The red lights of Lewiston: Historians explore a sinful century

By JENNIFER K. BAUER JKBAUER@INLAND360.COM

click to enlarge The red lights of Lewiston: Historians explore a sinful century
Louise (Lou) Beevers opened the Beevers Hotel in Lewiston in the early 1900s. It was a brothel and she was its madam.

LEWISTON — Among the tales of tremendous success and terrible despair in the American West are the unrecorded stories of women who found a living as prostitutes and madams.

There was a time when most of downtown Lewiston was a red-light district. Women arrived in 1862 on the heels of the men seeking gold and the profession boomed until an abrupt end in 1949.

It’s an era that has attracted the research expertise of Lewiston historians Garry Bush and Steven Branting. The men will present the talk “A Town of Negotiable Virtue” Tuesday, March 24 at the Lewiston City Library.

Branting and Bush have combed through newspaper stories, city directories, tax rolls, census records and police blotters to piece together a picture of the period.

At a time when most women were banned from jobs and wives had no legal right to property, some women turned to prostitution as a way to survive when no social services existed. Truth be told, madams could make more money than nearly any other American woman.

The 1870 federal census recorded the occupations of Carlotta Felis and Anna Ream as “prostitute” in Lewiston. More interestingly, the census noted the net worth of each, $5,000 for Felis (nearly $100,000 today) and twice that amount for Ream. By comparison, John Vollmer, lauded as Idaho’s first millionaire, was worth $2,500 ($50,000), Branting writes in a chapter from his forthcoming book tentatively titled “Wicked Lewiston, Idaho: A Sinful Century.”
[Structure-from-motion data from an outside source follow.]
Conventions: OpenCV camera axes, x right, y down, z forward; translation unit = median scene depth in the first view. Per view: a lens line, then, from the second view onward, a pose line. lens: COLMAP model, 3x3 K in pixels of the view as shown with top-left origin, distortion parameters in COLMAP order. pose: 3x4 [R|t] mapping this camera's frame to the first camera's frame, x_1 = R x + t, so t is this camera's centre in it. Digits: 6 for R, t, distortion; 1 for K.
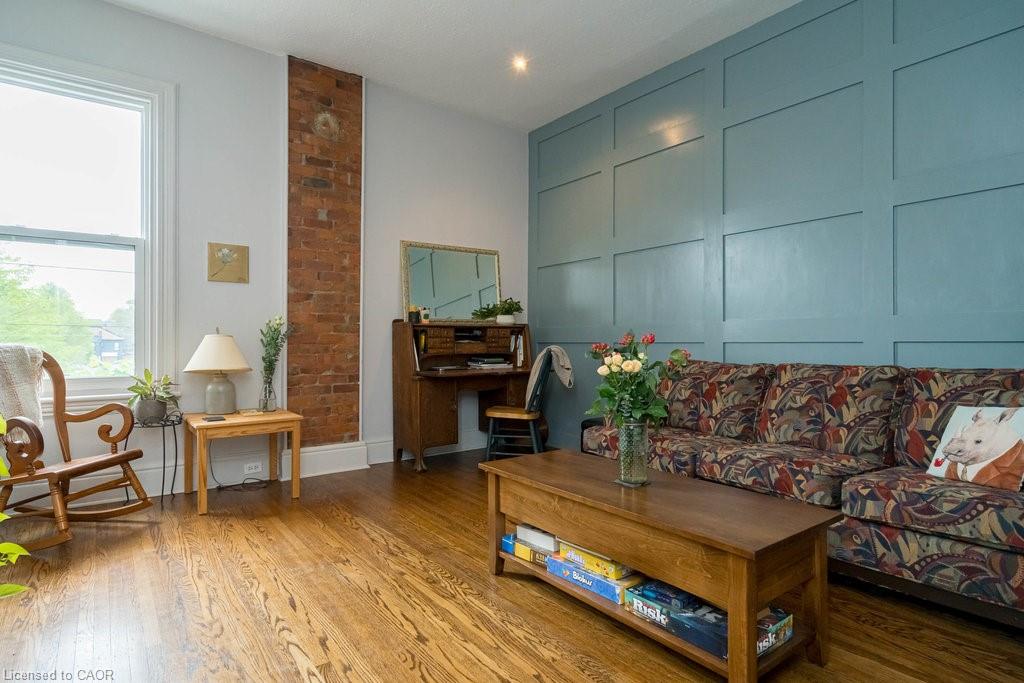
lens RADIAL K [[536.5, 0, 502.1], [0, 536.5, 336.6], [0, 0, 1]] dist [0.000744, -0.002098]
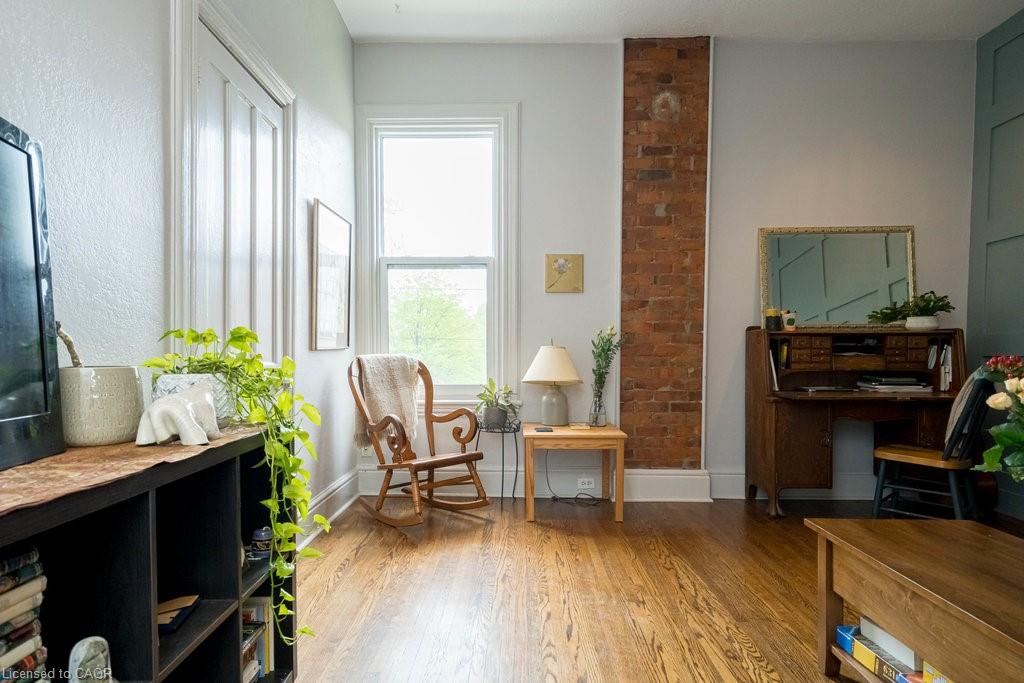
lens RADIAL K [[595.8, 0, 505.7], [0, 595.8, 369.2], [0, 0, 1]] dist [0.000006, 0.001222]
pose [[0.784442, 0.018991, -0.619911, 0.093468], [0.001979, 0.999449, 0.033122, 0.002451], [0.620199, -0.027209, 0.783973, 0.075447]]
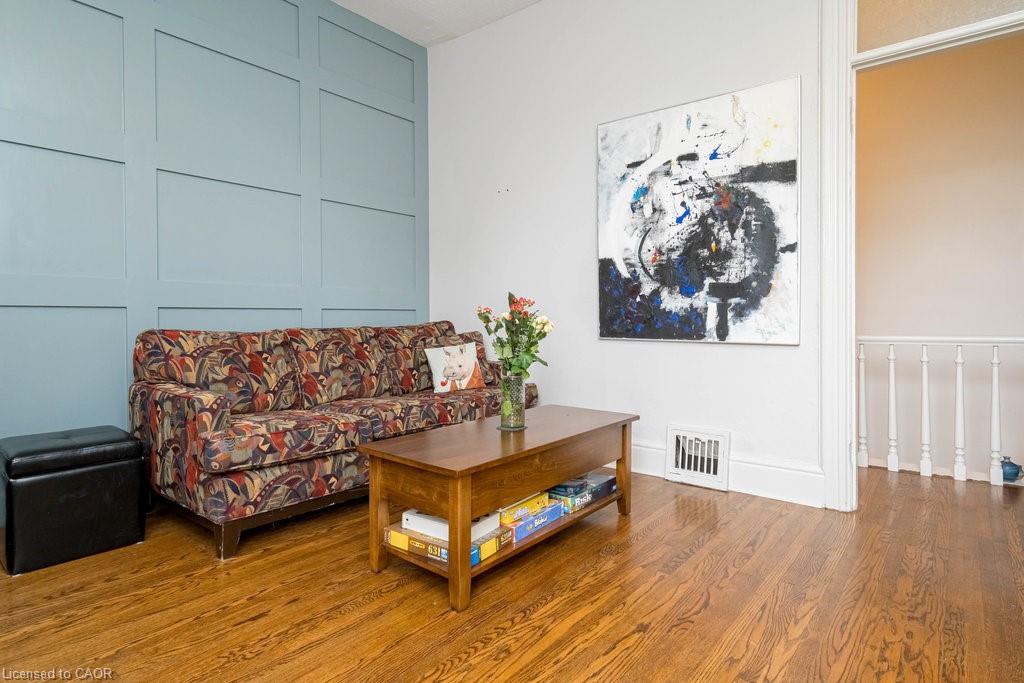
lens RADIAL K [[540.8, 0, 501.4], [0, 540.8, 315.4], [0, 0, 1]] dist [-0.000361, 0.000098]
pose [[-0.224214, -0.000688, 0.974540, -0.519756], [-0.013448, 0.999907, -0.002388, 0.018933], [-0.974447, -0.013641, -0.224202, 0.757475]]
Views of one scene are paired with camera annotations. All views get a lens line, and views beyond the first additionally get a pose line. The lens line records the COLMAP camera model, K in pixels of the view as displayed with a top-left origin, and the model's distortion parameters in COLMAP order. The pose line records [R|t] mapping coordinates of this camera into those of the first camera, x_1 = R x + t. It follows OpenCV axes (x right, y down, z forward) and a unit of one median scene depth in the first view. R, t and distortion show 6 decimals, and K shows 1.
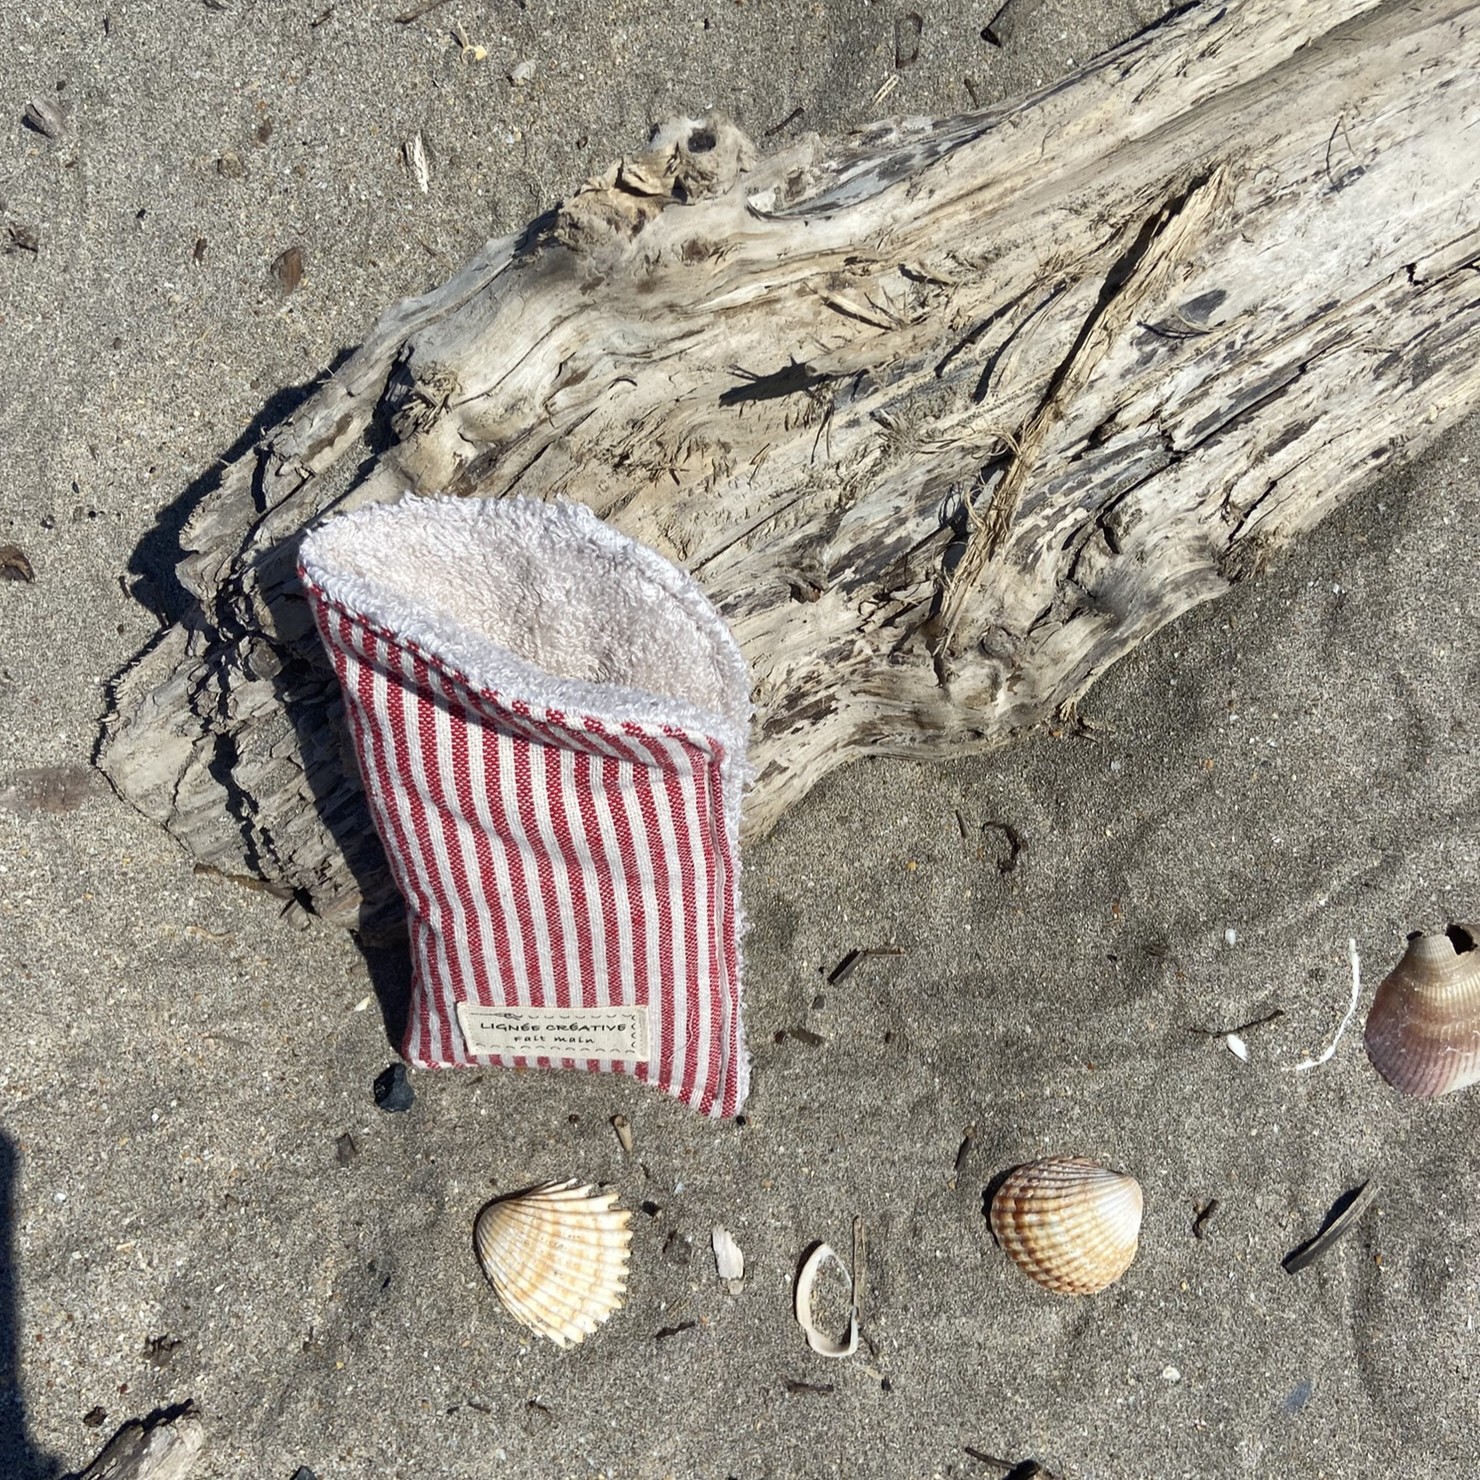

Official city records list brothels as “female boarding houses.” At one point Bush counted 40 or more listed downtown.

Over the years the businesses moved from wooden street side shacks to the upper stories of buildings. They were operated by women while “legitimate” hotels were run by men, Bush says. One of these women was Louise (Lou) Beevers, owner of the Beevers Hotel. Beevers made her fortune in San Francisco and came to Lewiston in 1907 to further it. She lived on Normal Hill in a house that still stands and is buried in Normal Hill Cemetery.

“You can track the women, the madams, as they move from different hotel to different hotel,” Bush says.

“When the city council made (prostitution) illegal those hotels disappear from the directory.”

Bush found more details in police blotters, names like Chicago Red and descriptions like “kinky, curly hair and crossed eyes.”

“I documented when raids were happening,” Bush says. “They raided specific houses. My thought was they were raiding them because they weren’t paying back. They weren’t giving money into what was accepted norms of kickbacks, acceptable payments to law enforcement. I can track how much money they were fined, which was a lot more than the common criminal. We’re starting to get a database on this.”

Branting has studied how the city of Lewiston handled prostitution. As late as 1972, Idaho Code had no statute forbidding prostitution, only activities associated with it, he writes. In 1949, Frank Jacobs, Lewiston’s chief of police, told the press that for three years the city council had permitted prostitution with operations supervised by the police department. Prostitutes were given weekly medical exams and fingerprinted. However, an influx of “streetwalkers” had made the situation difficult to control, he said.

“It is difficult to arrest these stray women. They follow no health rules and are generally filthy,” Jacobs said.

In the wake of this revelation, the city council ordered all houses of prostitution closed. It also asked for Jacobs resignation, Branting writes.

If You Go

What: “A Town of Negotiable Virtue:” Garry Bush and Steven Branting on the history of prostitution in Lewiston When: 6:30 p.m. Tuesday, March 24 Where: Lewiston City Library Cost: Free Of Note: Seating is limited and people are advised to come early.